THE TASK:
Pictures are to be left out, and every entry repeated exactly.

EXERCISE DATA:
>>

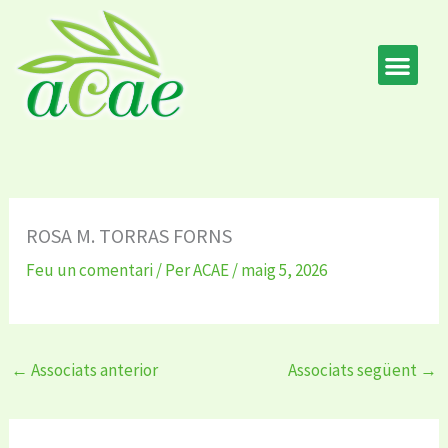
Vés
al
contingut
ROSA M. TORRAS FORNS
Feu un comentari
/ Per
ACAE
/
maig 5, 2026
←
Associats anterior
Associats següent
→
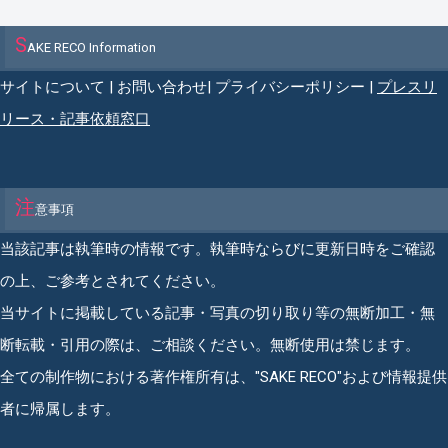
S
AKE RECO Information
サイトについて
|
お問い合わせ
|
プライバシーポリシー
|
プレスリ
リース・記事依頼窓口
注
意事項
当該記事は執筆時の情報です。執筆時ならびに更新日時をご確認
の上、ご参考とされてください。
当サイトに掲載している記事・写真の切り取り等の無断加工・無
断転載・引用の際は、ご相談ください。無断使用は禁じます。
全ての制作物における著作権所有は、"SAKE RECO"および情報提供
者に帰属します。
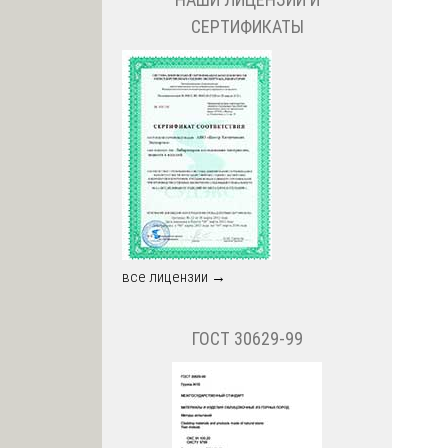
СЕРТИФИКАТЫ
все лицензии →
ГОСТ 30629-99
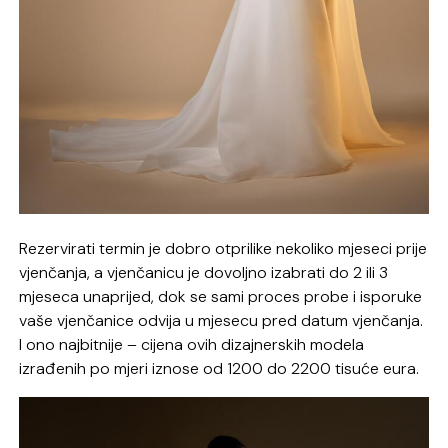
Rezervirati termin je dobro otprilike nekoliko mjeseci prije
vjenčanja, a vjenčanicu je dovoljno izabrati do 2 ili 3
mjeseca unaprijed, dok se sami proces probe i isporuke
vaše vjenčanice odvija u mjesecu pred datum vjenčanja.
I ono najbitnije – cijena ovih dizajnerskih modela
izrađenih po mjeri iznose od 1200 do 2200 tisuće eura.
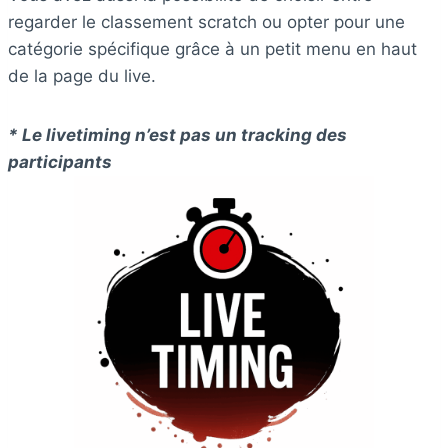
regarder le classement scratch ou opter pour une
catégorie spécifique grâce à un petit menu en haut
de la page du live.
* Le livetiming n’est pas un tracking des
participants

<<

PROBLEM SOLUTION:
Vés
al
contingut
ROSA M. TORRAS FORNS
Feu un comentari
/ Per
ACAE
/
maig 5, 2026
←
Associats anterior
Associats següent
→
S
AKE RECO Information
サイトについて
|
お問い合わせ
|
プライバシーポリシー
|
プレスリ
リース・記事依頼窓口
注
意事項
当該記事は執筆時の情報です。執筆時ならびに更新日時をご確認
の上、ご参考とされてください。
当サイトに掲載している記事・写真の切り取り等の無断加工・無
断転載・引用の際は、ご相談ください。無断使用は禁じます。
全ての制作物における著作権所有は、"SAKE RECO"および情報提供
者に帰属します。
СЕРТИФИКАТЫ
все лицензии →
ГОСТ 30629-99
Rezervirati termin je dobro otprilike nekoliko mjeseci prije
vjenčanja, a vjenčanicu je dovoljno izabrati do 2 ili 3
mjeseca unaprijed, dok se sami proces probe i isporuke
vaše vjenčanice odvija u mjesecu pred datum vjenčanja.
I ono najbitnije – cijena ovih dizajnerskih modela
izrađenih po mjeri iznose od 1200 do 2200 tisuće eura.
regarder le classement scratch ou opter pour une
catégorie spécifique grâce à un petit menu en haut
de la page du live.
* Le livetiming n’est pas un tracking des
participants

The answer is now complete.